TASK REQUIREMENTS: Transcribe every entry word for word, but drop the pictures.

MATERIAL SUPPLIED:

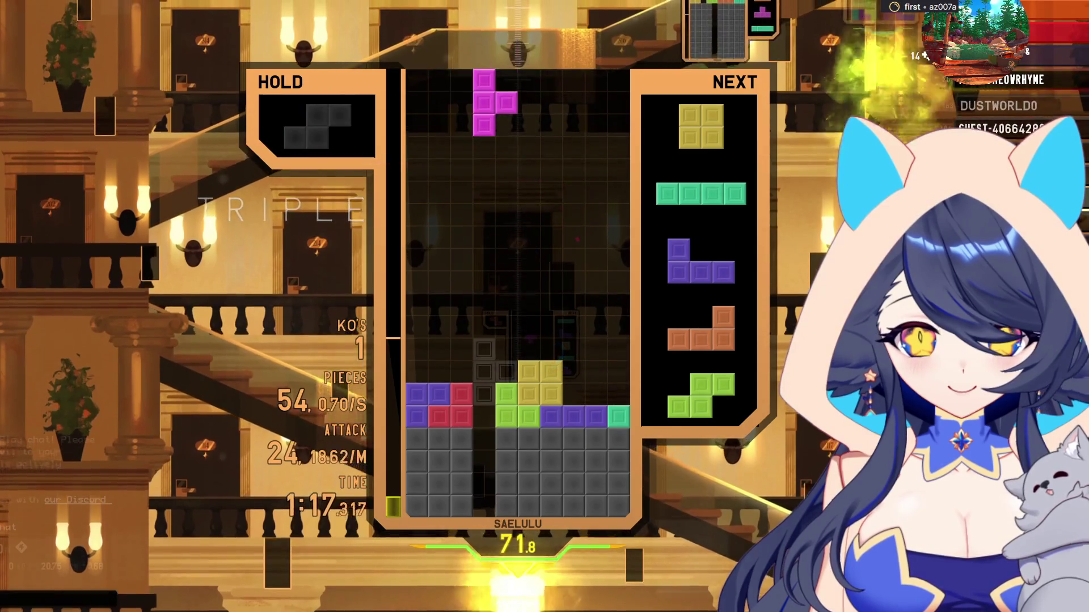
Stack the T, S, O and J pieces, then drop the L into the well for a double
key(Up)
key(space)
key(space)
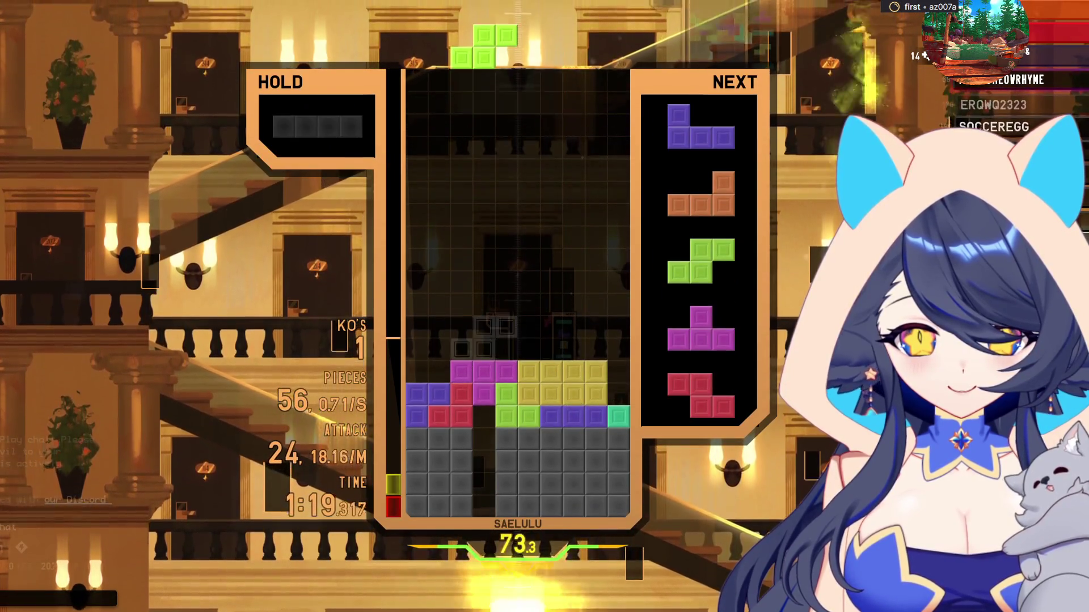
key(Left)
key(Left)
key(space)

EXERCISE OUTPUT:
Stack the T, S, O and J pieces, then drop the L into the well for a double
key(Up)
key(space)
key(space)
key(Left)
key(Left)
key(space)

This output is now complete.